Why Connect DeepSeek to Codex?
As an AI programming tool launched by OpenAI, Codex has become an essential daily tool for many developers thanks to its excellent code generation and comprehension capabilities. OpenAI Codex was originally fine-tuned from GPT-3, specifically optimized for code generation tasks, with training data that includes billions of lines of public code from GitHub. Codex is the core engine behind GitHub Copilot, supporting over a dozen mainstream programming languages including Python, JavaScript, TypeScript, and Go.
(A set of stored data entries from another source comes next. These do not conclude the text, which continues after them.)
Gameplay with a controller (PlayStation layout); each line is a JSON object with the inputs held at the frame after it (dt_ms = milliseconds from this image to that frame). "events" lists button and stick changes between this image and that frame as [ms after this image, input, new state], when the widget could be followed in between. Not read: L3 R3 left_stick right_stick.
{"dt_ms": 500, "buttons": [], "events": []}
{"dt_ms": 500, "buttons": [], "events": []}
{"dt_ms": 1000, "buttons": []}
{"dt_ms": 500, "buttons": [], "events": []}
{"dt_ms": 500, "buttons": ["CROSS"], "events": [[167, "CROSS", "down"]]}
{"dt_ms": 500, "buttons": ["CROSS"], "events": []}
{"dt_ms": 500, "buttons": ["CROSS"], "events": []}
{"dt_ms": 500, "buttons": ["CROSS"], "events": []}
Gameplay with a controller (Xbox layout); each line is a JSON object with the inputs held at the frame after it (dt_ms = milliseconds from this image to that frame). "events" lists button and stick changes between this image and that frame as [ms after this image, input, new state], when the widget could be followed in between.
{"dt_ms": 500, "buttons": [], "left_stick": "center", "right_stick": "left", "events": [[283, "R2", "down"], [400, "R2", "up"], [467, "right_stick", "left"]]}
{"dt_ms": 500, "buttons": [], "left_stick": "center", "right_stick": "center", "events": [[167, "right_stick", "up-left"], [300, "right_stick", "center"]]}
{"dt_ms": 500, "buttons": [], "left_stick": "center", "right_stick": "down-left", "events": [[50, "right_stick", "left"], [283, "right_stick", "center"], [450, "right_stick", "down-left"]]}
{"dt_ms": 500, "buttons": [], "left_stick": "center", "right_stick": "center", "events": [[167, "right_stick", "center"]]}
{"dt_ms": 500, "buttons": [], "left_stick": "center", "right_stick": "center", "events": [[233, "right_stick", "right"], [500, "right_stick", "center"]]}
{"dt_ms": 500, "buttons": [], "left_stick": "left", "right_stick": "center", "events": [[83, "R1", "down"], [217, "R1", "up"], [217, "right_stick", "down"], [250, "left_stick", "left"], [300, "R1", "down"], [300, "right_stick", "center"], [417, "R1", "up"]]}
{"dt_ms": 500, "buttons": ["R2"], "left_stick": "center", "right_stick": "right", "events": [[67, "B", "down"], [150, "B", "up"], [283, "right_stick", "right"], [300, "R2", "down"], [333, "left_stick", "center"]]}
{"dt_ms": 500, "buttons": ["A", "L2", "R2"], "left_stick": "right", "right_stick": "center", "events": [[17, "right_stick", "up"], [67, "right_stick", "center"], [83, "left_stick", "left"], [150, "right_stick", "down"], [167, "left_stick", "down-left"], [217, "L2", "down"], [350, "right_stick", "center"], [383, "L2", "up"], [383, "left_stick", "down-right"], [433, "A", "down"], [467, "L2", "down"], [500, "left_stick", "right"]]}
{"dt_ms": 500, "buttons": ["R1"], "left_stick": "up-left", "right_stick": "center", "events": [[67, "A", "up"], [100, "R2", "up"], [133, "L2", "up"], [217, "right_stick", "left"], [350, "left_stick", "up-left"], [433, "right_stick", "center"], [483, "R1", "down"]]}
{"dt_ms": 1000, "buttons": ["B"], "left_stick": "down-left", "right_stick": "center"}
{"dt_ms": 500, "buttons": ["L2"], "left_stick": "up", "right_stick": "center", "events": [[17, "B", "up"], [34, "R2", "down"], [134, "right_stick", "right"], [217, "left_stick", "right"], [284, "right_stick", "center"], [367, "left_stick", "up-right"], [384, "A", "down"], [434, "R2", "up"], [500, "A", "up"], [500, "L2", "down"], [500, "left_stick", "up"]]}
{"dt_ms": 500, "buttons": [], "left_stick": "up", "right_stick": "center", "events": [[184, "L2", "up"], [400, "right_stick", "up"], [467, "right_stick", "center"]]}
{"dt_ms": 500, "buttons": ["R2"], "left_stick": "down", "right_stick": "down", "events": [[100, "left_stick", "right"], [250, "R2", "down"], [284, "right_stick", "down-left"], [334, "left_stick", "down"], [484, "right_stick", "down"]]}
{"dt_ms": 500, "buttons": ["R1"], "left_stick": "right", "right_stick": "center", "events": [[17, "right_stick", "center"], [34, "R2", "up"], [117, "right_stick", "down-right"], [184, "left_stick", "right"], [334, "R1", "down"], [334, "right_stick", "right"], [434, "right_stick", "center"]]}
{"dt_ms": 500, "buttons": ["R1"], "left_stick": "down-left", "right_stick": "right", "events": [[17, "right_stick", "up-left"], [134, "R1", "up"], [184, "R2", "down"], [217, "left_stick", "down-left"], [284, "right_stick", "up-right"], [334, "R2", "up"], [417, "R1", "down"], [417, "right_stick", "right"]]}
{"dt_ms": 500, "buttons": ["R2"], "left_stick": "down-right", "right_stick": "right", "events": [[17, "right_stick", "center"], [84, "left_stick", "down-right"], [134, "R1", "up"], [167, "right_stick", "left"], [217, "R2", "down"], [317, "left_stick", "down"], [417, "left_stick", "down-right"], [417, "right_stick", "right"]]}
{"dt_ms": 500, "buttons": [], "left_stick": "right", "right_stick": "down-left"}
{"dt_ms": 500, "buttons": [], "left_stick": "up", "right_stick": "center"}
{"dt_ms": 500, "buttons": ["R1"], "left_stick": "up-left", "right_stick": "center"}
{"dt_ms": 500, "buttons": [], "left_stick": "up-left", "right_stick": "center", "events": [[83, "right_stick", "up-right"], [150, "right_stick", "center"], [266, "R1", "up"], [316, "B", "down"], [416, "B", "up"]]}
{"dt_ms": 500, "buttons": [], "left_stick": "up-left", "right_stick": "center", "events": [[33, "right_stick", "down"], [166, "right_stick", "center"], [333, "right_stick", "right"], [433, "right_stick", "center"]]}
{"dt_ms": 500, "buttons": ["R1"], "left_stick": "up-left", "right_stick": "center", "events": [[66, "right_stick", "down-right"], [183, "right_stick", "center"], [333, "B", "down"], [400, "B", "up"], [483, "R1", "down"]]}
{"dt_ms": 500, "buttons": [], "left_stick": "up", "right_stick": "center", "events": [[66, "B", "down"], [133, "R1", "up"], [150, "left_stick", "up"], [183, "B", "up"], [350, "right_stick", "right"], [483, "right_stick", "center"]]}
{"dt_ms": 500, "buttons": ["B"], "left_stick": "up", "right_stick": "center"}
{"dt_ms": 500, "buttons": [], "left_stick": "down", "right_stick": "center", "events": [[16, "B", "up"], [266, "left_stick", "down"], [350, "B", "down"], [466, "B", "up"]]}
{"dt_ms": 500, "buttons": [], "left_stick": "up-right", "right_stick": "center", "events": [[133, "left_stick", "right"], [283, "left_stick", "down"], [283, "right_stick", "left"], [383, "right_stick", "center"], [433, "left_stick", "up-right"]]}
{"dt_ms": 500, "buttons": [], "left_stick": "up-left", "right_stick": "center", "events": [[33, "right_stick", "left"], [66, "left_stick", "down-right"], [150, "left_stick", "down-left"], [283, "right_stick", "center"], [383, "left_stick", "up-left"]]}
With the release of GPT-4, Codex's capabilities were further enhanced, enabling it to understand more complex contexts, generate longer code snippets, and perform certain code review and refactoring tasks.
However, in actual use, there's one unavoidable pain point: Codex defaults to calling OpenAI's official models, which are expensive and consume tokens extremely fast. GPT-4-level API calls are quite costly, with input token prices around $30-60 per million tokens. For developers who make frequent calls, monthly expenses can easily exceed several hundred dollars.
For high-frequency users, this cost is substantial. Finding a more cost-effective alternative has become a real necessity. DeepSeek, a Chinese AI model, has emerged as the best candidate thanks to its low API pricing and impressive code generation capabilities. Developed by DeepSeek AI, its V3/V4 series models employ a Mixture of Experts (MoE) architecture that activates only a subset of parameters during inference, dramatically reducing computational costs while maintaining model performance. This architectural advantage is directly reflected in API pricing — DeepSeek's API prices are typically 1/10 to 1/50 of OpenAI's comparable models. In code generation benchmarks (such as HumanEval and MBPP), DeepSeek's code models perform on par with the GPT-4 series, with particular advantages in Chinese programming scenarios and code generation for domestic frameworks.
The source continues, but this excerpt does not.